A glance around. “Who was the other one then? The man who lifted me up in the maze?” She saw a handsome, but unchanging youth, a boy getting onto being an young man. He was lying asleep in a corner.
“We would otherwise grow lonely in the cold years between moots. We keep a companion to keep us company. He is the only male walker of the maze we have ever kept here. He satisfies our loneliness, when required. He is otherwise of no consequence.” She tilted her head. “I suppose, he also has the advantage of physicality. He can fetch what we cannot.” A slight curve of a smile spread over full purplish-pink lips. “But none of that is pertinent. For now, he sleeps. Tonight, he is not needed. Tonight we have other company.” That warm, sharply aware gaze smouldered again in her eyes as she smiled.
“So, are you going to keep me here?”
“If you wish. It is a choice, ever and always a choice, and it must be ever so. I cannot force it.”
“So… then… what if I choose to go?”
“Then you give up immortality, eternal youth, happiness, and great power. If you make that choice, we must compensate you, as the old laws are writ. Those who make up their mind to leave are permitted three questions in payment, which we will answer truthfully inasmuch as we are able. Though, be well warned: the other half of the bargain is that you may never tell another of what you see, feel, touch, taste, or hear in our home. You may not speak it. You may not write it. You may not communicate it by words, spoken or graven, nor by spell-wrought images of the mind, nor by notions sent upon the magician’s winged will into another head. If you whisper a word of this meeting, you will be struck dead by curse and elder law. So it is. So it ever was. So it ever shall be. This is the bargain, and the bargain is inescapable. No distance is great enough, no power of demon, god or cosmic horror can protect you.”

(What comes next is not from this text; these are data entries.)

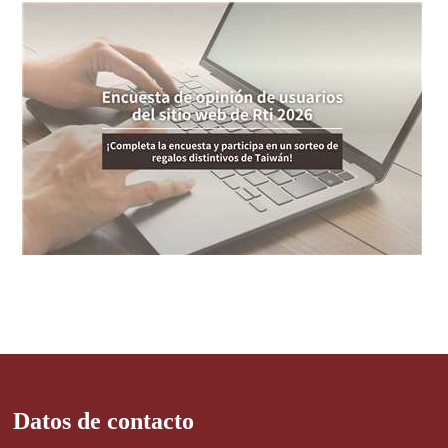
Datos de contacto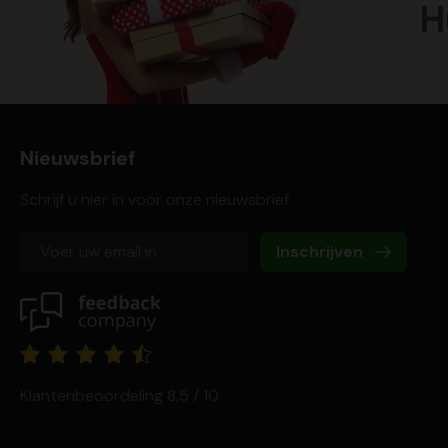
H
Nieuwsbrief
Schrijf u hier in voor onze nieuwsbrief
Inschrijven
Klantenbeoordeling 8,5 / 10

“I see.” She frowned. “That seems a fair warning.”
“Fair is fair,” said the goddess as her features altered again. “And there naught fairer than the fair lady who watches the fair upon the tor.”
“That being so, I choose therefore not to stay. There are matters that I have to settle. Promises, that I have made.”
She nodded. “That is how we presumed you would choose. Truth be told, it is a relief to us, of a kind. You would have been… a disruption in the minds of the many. You are…” a considered pause now, “abrasive. Rough of edge. But, be that as it may be, you are thus and therefore allotted the three questions, which we will answer honestly and fully, as much as we are able.” A cunning sort of half-smile spread on her face as she shifted from fair-skinned to dark, to brown and gold and pale again. “For we are she who stitches the seven bright threads made of last year’s noonday stars into the contents of an empty pocket. We are she who knows where the flames go when they blow out. We can tell you where birds go when it rains. Where beasts of portent live between portentous times. We can make fabric from dawn at midnight. We can weave cloth of moonlight in the afternoon. A green oakleaf taken from a tree in winter. A drop of blood from a stone. A snowflake from a desert. These things are not beyond us. But, some things are. Ask wisely, Caewen of Drossel. Ask wisely.”